Chapter 7 Summary and Analysis
Gene, who now lives alone in his room, is paid a visit by Brinker Hadley. Brinker does not comprehend Gene’s struggles without Finny, and instead jokes about how Gene has all the luxurious room to himself now that Finny is injured and out. Brinker also implies that Gene masterminded the injury suffered by Finny, intentionally throwing him off the tree so that he gets the room to himself. Gene, uncomfortable with the situation, goes along with the joke and says that the “truth will out” at some point, to which Brinker agrees.
The two boys then go to the Butt Room, a room in the basement for the boys to smoke. There, Brinker continues with the joke of Finny’s accident being an intentional sabotage by Gene, and the rest of the boys question him about the accident as if Gene was in an interrogation. Gene, in order to diffuse the situation, plays along with the narrative that he was devious enough to plat Finny’s fall until the story reaches the part where the actual fall happens. Gene suddenly stops playing along and shifts the target of attention from himself to the youngest boy, asking him, “What did I do then?” The boy is unable to answer and Gene leaves the room. The other boys note that Gene came all the way to the Butt Room and did not smoke.

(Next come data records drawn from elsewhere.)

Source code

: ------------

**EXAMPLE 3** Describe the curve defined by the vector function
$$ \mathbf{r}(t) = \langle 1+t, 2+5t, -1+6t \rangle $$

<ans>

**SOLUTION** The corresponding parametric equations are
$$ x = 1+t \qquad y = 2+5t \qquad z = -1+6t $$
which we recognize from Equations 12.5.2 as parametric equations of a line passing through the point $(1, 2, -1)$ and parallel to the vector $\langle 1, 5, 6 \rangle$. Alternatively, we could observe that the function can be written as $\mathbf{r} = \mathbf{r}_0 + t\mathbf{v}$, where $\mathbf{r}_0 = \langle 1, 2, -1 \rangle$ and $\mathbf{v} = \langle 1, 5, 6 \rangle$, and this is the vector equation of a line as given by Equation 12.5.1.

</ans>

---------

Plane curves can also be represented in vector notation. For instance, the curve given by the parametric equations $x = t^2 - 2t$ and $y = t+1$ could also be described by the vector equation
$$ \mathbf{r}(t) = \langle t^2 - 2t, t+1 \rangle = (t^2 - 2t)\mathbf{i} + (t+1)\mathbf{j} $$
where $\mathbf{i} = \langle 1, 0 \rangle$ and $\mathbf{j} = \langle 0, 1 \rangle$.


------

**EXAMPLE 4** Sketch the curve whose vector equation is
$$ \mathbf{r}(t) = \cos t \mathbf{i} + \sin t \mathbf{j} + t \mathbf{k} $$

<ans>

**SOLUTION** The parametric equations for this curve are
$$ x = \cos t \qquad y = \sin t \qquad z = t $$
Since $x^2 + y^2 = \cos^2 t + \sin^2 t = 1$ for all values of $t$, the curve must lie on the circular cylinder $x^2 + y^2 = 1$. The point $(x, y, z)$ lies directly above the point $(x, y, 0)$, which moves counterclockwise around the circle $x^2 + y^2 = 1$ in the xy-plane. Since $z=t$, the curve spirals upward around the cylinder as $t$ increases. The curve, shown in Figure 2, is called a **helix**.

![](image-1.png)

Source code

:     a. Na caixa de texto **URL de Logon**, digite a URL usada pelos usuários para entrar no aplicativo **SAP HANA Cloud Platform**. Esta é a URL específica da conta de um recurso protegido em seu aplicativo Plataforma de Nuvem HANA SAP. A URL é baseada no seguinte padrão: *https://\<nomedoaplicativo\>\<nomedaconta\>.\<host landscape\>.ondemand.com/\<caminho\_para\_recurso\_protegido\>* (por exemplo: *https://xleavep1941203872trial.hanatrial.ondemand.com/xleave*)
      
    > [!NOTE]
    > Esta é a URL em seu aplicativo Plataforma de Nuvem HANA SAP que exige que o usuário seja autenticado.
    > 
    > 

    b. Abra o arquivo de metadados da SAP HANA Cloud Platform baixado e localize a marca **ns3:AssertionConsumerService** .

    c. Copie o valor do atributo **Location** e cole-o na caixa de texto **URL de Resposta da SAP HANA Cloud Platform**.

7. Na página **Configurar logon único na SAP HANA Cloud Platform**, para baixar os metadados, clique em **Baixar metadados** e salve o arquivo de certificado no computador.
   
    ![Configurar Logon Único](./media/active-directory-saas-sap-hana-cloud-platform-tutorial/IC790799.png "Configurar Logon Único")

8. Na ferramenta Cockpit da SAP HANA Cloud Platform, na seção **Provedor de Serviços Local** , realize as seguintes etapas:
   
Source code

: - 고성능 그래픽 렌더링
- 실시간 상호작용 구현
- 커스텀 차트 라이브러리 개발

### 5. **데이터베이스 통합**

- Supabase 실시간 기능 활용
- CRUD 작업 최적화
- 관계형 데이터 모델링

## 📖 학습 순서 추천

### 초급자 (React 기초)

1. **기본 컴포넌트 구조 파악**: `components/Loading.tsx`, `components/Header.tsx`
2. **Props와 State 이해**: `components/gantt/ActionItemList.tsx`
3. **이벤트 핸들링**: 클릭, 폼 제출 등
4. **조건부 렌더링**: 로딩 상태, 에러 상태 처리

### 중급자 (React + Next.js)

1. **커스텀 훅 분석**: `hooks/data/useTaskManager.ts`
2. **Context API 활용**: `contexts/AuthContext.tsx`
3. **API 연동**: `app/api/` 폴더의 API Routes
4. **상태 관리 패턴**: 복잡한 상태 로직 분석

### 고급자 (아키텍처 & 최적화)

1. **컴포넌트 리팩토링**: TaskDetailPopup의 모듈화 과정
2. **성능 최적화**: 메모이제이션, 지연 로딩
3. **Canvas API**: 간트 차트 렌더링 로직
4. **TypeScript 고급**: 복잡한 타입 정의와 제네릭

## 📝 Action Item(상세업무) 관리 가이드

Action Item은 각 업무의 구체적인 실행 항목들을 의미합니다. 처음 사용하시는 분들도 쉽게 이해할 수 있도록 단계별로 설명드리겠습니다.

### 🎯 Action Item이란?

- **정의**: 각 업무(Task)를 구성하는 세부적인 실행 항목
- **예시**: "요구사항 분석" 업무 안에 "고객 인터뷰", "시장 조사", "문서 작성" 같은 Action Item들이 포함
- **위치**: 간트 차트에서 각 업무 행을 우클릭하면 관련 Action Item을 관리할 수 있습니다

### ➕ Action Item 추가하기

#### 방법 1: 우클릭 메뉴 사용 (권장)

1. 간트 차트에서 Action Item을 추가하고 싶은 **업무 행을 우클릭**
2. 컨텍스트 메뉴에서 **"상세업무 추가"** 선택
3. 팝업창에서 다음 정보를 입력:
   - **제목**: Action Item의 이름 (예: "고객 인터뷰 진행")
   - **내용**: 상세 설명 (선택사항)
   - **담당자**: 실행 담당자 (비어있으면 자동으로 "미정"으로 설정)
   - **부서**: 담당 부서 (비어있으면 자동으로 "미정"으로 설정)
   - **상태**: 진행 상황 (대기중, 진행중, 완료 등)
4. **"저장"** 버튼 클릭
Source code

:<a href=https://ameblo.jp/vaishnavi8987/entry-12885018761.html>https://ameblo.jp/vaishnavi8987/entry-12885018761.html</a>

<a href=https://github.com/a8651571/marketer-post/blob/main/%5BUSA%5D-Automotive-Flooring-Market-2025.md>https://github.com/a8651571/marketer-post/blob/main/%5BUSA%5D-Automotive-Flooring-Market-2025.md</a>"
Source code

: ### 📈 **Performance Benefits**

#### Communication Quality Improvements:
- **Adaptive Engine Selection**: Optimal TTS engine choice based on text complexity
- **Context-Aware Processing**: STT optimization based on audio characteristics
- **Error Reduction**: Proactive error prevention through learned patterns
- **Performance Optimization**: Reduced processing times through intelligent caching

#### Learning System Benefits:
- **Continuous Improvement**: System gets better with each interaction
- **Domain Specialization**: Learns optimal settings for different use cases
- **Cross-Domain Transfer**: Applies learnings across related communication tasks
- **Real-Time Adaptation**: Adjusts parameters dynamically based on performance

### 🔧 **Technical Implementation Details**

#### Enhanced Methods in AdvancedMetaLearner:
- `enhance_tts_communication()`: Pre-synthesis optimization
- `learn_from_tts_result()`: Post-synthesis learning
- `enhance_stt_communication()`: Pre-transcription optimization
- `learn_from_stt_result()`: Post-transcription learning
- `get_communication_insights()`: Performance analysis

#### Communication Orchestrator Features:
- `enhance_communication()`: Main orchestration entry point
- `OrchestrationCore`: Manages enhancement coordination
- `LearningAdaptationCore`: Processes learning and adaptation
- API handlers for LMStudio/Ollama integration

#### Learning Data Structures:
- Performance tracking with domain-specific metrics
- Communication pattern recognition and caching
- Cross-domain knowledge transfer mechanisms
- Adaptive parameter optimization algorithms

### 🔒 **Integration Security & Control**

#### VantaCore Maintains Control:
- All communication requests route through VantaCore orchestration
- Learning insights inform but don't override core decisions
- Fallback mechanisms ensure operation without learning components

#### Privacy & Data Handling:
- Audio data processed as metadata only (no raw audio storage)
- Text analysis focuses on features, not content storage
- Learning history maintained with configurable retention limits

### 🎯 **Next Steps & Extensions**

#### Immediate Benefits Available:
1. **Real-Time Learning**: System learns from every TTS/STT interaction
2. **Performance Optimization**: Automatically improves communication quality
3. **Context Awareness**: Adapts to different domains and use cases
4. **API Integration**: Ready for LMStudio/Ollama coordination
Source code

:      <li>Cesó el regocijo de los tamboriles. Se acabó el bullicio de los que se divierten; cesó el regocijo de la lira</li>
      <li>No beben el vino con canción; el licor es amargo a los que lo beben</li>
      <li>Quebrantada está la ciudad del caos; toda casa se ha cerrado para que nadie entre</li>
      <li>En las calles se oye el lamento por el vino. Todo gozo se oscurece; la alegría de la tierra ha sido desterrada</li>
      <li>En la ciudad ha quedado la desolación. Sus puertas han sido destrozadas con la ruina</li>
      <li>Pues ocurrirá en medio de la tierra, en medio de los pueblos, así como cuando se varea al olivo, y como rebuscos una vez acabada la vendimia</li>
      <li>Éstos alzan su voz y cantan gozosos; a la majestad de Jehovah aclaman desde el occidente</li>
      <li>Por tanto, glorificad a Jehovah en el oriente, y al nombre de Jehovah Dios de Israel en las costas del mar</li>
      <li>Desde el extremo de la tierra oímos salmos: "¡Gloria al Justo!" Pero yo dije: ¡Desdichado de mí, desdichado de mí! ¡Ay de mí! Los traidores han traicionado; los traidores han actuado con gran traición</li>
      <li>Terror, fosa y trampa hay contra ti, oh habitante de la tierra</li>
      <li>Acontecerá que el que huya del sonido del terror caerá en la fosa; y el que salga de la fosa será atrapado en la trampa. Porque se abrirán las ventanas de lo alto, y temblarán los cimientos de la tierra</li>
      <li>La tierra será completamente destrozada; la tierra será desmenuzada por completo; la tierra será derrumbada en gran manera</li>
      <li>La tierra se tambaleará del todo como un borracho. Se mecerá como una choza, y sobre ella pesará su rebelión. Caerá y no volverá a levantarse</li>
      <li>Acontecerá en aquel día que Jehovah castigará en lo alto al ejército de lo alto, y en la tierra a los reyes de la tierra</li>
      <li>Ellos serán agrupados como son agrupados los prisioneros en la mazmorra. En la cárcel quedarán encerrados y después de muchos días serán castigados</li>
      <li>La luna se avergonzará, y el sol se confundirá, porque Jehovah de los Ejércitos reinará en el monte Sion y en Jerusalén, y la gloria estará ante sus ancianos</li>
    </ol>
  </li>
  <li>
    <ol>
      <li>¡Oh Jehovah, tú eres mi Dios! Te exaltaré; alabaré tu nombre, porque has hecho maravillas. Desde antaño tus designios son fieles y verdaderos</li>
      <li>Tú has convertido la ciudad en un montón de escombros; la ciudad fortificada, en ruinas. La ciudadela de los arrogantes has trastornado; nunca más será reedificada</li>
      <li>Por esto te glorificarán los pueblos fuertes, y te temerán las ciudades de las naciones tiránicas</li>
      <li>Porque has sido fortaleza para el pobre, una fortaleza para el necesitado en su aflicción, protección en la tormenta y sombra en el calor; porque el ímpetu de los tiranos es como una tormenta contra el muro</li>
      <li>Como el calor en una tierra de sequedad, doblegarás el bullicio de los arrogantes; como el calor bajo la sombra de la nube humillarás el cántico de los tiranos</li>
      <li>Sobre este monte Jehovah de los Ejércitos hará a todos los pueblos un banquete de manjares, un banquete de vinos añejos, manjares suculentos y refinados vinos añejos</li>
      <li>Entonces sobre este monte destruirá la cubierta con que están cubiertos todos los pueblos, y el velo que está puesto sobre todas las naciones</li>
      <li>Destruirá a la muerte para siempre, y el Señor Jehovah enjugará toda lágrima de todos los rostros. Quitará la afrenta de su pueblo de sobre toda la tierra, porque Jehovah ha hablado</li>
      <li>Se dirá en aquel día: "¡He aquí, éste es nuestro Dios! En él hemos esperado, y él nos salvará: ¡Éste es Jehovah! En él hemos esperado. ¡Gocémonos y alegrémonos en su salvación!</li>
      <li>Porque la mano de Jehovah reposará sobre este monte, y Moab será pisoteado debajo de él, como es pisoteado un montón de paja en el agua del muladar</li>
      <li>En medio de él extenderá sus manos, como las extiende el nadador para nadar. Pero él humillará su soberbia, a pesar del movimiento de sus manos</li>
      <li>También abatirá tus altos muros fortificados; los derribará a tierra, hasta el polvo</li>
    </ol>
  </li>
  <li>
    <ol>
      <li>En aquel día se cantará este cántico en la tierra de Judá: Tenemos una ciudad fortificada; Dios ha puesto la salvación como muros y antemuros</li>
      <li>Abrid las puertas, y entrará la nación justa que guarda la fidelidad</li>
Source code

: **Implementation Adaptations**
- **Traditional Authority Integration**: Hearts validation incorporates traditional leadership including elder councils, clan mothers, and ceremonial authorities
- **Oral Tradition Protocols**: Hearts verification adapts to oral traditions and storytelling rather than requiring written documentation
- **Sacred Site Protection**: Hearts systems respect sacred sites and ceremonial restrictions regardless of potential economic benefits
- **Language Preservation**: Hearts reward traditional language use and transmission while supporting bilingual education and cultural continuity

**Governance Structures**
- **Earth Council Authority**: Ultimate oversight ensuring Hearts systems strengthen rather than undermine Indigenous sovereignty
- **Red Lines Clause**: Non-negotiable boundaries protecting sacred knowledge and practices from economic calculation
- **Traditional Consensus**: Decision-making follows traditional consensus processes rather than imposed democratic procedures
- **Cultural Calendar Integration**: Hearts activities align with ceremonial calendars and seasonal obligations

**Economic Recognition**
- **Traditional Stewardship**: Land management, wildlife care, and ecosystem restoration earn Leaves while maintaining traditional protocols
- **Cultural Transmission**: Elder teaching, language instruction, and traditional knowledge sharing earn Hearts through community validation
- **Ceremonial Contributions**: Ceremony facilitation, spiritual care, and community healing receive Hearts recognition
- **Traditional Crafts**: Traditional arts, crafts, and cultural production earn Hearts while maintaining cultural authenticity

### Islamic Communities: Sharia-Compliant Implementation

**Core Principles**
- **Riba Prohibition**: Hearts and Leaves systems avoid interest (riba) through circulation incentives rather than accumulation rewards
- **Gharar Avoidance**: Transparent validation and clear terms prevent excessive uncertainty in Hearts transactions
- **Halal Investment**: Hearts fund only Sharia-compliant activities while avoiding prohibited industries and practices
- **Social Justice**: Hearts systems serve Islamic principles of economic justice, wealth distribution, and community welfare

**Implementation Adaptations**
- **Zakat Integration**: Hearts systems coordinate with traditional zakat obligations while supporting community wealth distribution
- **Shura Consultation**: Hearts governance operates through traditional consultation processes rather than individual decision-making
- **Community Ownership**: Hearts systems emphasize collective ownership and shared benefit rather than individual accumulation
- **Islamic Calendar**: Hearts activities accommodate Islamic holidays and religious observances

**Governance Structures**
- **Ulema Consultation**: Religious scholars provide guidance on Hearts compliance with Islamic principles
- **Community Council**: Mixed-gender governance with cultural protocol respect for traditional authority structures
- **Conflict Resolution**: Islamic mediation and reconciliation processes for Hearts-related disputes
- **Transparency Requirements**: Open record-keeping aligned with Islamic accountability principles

The war efforts have turned students into laborers as Gene, Brinker, Chet Douglass, Quackenbush and others volunteer to shovel the railroad tracks as many older men that were qualified for enlisting headed off to war. Leper Lepellier does not volunteer, but instead wanders around as a naturalist. Gene wants to know what Leper wants to do, but Leper merely says that he is touring and has no specific place in mind to go to. Once the boys clear the line, a train full of soldiers passes through. The soldiers hang out the windows and wave while the boys cheer them on. The rush and excitement from seeing the soldiers captures the boys, who soon think of enlisting. Brinker expresses his desire to enlist for the war the very next day, and Gene feels no different from Brinker. He heads back to his dorm with a plan to enlist for the war. The Gene that is usually guided by his sentiments now believes he has taken a decision devoid of it. He also realizes that Devon no longer feels like a warm place to him, the intimacy of the summer session long gone. Just as Gene becomes sure of his decision to enlist and enters his room, he finds Finny in the room, back in school.
Gene’s resolutions and his seemingly calm decisions get thrown off the window at the very sight of Finny, showing how much of an impact Finny has on Gene and how controlled by emotions and sentiments Gene is. Finny has colored Gene views and experience of the school, and he finds the idea of going to war far more exciting than living a peaceful life devoid of Finny.